Nel 2006 c’è Romano Prodi al governo, i tempi sembrano maturi. Prima vengono ripresentati i Pacs, «ma Dario Franceschini — ricorda Grillini — non volle portarli alla Camera, dove la maggioranza era più forte, e non se ne fece nulla». I Pacs diventarono Dico nel consiglio dei ministri dell’8 febbraio 2007: “DIritti e doveri delle persone COnviventi”, un ddl scritto da Rosy Bindi e Barbara Pollastrini. Tra i diritti riconosciuti, anche alle coppie gay, l’assistenza in caso di malattia e l’ingresso nella successione legittima. «Non servono», disse l’allora presidente dei vescovi Angelo Bagnasco.

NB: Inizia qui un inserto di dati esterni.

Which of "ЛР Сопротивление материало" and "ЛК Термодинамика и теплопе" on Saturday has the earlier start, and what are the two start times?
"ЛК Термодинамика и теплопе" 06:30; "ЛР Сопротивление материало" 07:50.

Avvenire arrivò a evocare il “non possumus” di Pio IX. Ma anche nell’Ulivo l’ala teodem, Paola Binetti e Enzo Carrà, remavano contro. I DiCo morirono, e nemmeno la metamorfosi in Cus, ovvero Contratti di unione solidale proposta dal senatore Cesare Salvi, servì a resuscitarli.
E oggi? Tra Camera e Senato ballano ancora otto progetti di legge, tra i quali quello voluto da Renzi. Non si sa invece che fine abbiano fatto i Didore, DIritti e DOveri di REciprocità dei conviventi, lanciati nel 2009 dall’allora ministro Renato Brunetta. E affossati da Berlusconi, che proprio in quel periodo, per le famose cene eleganti, aveva qualche problema di credibilità con il Vaticano.